9.1 CONCENTRATION LIMITS FOR NONIMAGING TERMINAL CONCENTRATORS IN Central RECEIVER APPLICATIONS
In this chapter, a preliminary analysis that carries out various performance trade-offs involved in the design of a two-stage central receiver plant that could achieve ultrahigh concentrations with a nonimaging CPC type secondary is presented. It should be noted that the study was carried out in the context of using a solar central receiver plant to generate hydrogen from the direct thermochemical splitting of water. However, the analysis is independent of that context and applies to any and all central receiver (or the so-called power-tower) configurations. This analysis shows that such a two-stage central receiver plant can achieve geometric concentrations approaching the maximum theoretical limits and provides a methodology for evaluating various geometrically dependent performance trade-offs. The concept of using a secondary (terminal) concentrator in central receiver systems has been around for some time (Rabl, 1976a; Athavaley, Lipps, and Vanthull, 1979) but has not been seriously investigated until relatively recently (Spirkl, Timinger, Ries, Kribus, and Mus – chaweck, 1998; Kribus, Huleihil, Timinger, and Ben-Mair, 2000; O’Gallagher, and Lewandowski, 2005).

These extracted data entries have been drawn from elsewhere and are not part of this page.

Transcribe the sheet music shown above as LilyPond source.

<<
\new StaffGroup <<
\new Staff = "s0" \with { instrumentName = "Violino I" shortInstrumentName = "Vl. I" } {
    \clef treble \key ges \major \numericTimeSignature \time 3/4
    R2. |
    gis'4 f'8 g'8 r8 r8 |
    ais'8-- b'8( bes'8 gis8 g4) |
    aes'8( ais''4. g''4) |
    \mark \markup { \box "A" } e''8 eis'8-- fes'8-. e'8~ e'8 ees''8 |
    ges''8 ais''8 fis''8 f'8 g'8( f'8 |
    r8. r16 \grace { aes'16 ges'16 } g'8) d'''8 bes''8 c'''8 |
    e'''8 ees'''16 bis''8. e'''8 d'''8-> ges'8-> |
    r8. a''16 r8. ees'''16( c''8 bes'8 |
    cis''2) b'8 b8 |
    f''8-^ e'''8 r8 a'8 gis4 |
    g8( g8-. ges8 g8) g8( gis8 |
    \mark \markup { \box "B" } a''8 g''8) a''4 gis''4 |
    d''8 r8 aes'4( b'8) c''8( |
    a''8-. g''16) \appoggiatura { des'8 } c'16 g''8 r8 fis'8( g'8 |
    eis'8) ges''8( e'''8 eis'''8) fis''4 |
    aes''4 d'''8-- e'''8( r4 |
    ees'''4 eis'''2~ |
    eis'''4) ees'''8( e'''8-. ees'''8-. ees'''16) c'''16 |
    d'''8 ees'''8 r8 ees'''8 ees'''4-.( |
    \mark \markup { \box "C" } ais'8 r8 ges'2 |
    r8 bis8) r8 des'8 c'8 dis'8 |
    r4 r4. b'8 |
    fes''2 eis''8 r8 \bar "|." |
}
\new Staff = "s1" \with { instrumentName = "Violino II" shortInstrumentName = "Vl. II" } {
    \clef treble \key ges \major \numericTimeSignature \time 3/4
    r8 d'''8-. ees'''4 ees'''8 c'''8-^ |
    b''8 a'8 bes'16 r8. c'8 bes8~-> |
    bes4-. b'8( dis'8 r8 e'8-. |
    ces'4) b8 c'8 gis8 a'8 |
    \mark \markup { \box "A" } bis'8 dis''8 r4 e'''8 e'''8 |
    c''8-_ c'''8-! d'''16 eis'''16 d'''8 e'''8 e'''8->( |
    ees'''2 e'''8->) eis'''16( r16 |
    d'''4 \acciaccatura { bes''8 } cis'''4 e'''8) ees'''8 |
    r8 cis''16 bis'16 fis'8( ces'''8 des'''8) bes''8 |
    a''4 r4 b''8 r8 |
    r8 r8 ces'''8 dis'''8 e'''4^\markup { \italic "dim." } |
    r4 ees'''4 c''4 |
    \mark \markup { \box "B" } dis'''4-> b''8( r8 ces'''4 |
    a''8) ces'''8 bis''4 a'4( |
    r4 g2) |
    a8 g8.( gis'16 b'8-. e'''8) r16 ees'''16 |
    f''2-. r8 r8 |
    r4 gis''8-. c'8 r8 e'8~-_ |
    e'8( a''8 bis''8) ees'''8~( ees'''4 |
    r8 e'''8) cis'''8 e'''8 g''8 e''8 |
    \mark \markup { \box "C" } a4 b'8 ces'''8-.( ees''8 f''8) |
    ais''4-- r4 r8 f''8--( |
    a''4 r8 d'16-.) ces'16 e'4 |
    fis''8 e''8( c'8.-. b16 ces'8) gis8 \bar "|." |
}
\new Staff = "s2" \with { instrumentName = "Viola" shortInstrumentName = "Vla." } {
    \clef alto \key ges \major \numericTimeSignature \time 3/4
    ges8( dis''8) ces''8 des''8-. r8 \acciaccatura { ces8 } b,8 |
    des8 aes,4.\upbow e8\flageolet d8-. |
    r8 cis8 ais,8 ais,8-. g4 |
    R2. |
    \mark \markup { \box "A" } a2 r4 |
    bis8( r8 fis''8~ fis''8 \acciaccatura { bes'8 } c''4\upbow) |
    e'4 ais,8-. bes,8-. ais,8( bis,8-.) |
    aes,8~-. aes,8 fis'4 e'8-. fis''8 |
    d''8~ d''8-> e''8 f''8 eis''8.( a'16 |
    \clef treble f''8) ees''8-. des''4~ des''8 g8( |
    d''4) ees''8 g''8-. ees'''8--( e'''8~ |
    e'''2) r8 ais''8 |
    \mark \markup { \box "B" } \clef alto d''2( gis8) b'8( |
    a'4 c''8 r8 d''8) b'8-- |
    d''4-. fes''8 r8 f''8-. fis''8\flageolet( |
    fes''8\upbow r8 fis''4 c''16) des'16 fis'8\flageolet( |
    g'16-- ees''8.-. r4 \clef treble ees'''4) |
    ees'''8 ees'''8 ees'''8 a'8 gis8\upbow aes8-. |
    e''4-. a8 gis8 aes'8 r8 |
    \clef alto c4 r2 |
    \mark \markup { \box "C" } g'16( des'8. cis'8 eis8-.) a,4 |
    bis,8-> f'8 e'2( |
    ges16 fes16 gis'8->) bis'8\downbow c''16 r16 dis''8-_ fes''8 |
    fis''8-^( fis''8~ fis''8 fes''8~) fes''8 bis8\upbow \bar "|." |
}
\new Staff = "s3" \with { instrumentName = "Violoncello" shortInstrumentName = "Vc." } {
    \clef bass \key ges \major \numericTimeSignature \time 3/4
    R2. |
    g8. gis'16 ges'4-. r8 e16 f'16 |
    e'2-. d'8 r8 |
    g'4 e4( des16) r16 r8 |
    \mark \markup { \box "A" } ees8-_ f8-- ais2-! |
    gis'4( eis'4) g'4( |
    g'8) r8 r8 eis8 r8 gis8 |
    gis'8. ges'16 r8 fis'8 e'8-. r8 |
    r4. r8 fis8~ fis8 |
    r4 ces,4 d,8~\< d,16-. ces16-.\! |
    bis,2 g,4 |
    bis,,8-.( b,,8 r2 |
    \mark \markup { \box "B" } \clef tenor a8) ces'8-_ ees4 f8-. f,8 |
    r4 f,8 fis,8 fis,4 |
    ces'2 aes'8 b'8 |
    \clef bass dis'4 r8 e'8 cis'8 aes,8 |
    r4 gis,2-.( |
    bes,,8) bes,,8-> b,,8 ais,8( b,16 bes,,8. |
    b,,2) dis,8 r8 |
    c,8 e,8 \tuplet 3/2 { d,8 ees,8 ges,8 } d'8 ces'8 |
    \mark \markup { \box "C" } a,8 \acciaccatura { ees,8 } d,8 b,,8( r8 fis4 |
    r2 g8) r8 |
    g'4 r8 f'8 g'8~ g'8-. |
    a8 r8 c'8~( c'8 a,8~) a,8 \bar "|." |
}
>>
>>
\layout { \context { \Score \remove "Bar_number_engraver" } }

The objective is to design a large-capacity (multimegawatt) plant, and it is clear that such a large scale with >1 MW power requirements can only be delivered by some kind of central receiver. We wish to consider the incorporation of a nonimaging secondary into such a configuration. In CPC designs, the geometry known to be optimal is a cylindrical, axially symmetric configuration, which, for a central receiver has a central tower surrounded by a circular area containing heliostats (Athavaley, et al., 1979) such as illustrated schematically in Figure 9.1a.